なんとも驚きの話だが、今の今まで気付かなかった俺としては先入観の恐ろしさを感じる話である。
「それは以前会った時にはまったく気づかなかった。俺は今まで失礼な態度を取っていたかもしれない」
俺が頭を掻いていると、ダンケンは再度肩を叩いてきた。
「まあまあ、別にだからって今まで通りで問題はないと思うぞ。王自身、自分が男扱いされることについては慣れてるだろうしなあ」
「そうか……そうだな。今まで特に問題もなかったし、今まで通りにすればいいだけか。むしろ今から態度を変えたらおかしいかもしれないな」
俺がそう思い直そうとすると、アースリンが「しかしな」と遮ってきた。
「そのリューシャ王に指輪を贈った者がいるらしいのだ。しかも普通では絶対に手に入らない非常に貴重なもので、リューシャ王はそれを家宝にするとまでおっしゃっている」
「それはミュエラ……宰相が見逃さないんじゃないのか?」
「宰相閣下も知らぬ間に渡されていたらしくてな。しかもその相手は、宰相閣下も無下にできぬ相手だったとか」
真剣に語っているようなアースリンだが、口元にはわずかに笑みが浮かんでいるようにも見える。
ダンケンもドゥラックも興味深そうにアースリンの次の言葉を待っているが、俺はそこで指輪の話に心当たりがあることに気が付いてしまった。
「なあアースリン、それはもしかして俺がリューシャ様に『毒耐性』効果のついた指輪を渡したことを言っているのか?」
「うむ、そうだ。『毒耐性+3』の指輪など、この大陸じゅうを探しても5つもない。さすがにそれを個人的にリューシャ様に渡した者がいると噂が流れれば、貴族たちもいきり立つというものだ」
「そんなつもりはまったくなかったんだが……」
「私も宰相閣下もソウシ殿に他意がないことはよくわかっている。しかしリューシャ様がどう感じたのか、それは誰にもわからん。
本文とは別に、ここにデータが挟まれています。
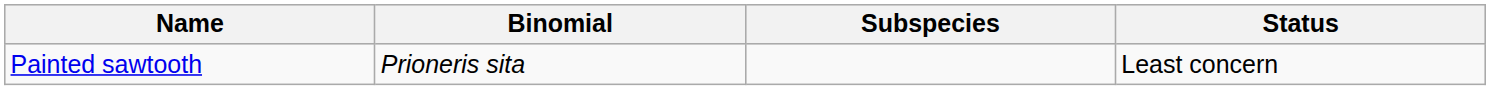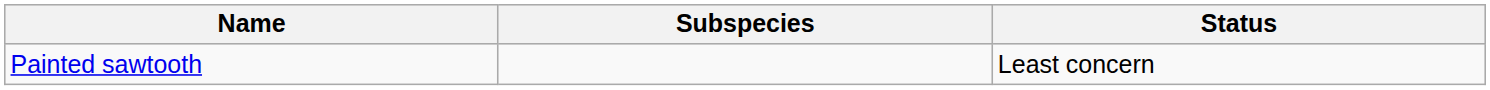- column: Binomial | Prioneris sita
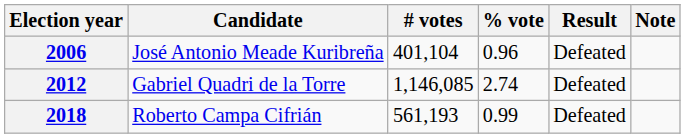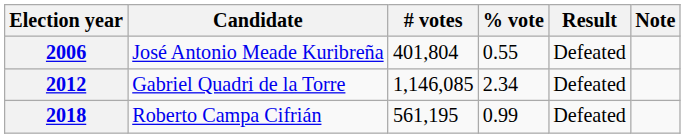2006 | # votes: 401,104 -> 401,804
2006 | % vote: 0.96 -> 0.55
2012 | % vote: 2.74 -> 2.34
2018 | # votes: 561,193 -> 561,195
ソウシ殿のなしたことは、年頃の娘にとってはあまりに衝撃が大きすぎるものだったろうからな」
急にとんでもないところから、とんでもない話が持ち上がってきてしまった。
といってもアースリンにしてもずっと薄笑いを浮かべているし、ダンケンやドゥラックも事情がわかった上で含み笑いをしているので、これは冗談なのだろう。
リューシャ王、いやリューシャ女王にしても、親子ほどに年の離れた男に指輪をもらったからといってそこに妙な意味を見出すはずもない。もっとも『ソールの導き』にはフレイニルやラーニといった例外がいるし、なにより恐ろしいのは『天運』スキルの存在だが……。
「どうした、本当に心当たりがあるのか?」
「そんなはずないだろう。しかしリューシャ王のことは教えてもらって助かった。さすがに勘違いしたままだと失礼なことをしてしまう可能性もあったからな」
「ならダンケンがこの場を設けた意味があったな。そういえば宰相閣下もかなり気にされていたが、今日はまた目が覚めるような美人を連れていたな。そちらについては詳しく聞いておきたいのだが」
アースリンがニヤッと笑うと、ダンケンとドゥラックは少し呆れ顔をしつつも、その話に乗ってきた。「美人」というのはライラノーラのことだろうが、どうも俺の事情を一通りしないとこの場は次の話にいかないようだ。
その後夜が更けるまで、同年代のおっさん同士で様々なことを語り合った。
今後もこういう場は欲しいものだが、爵位などを考えるとそれが一番難しいというのが悲しいところである。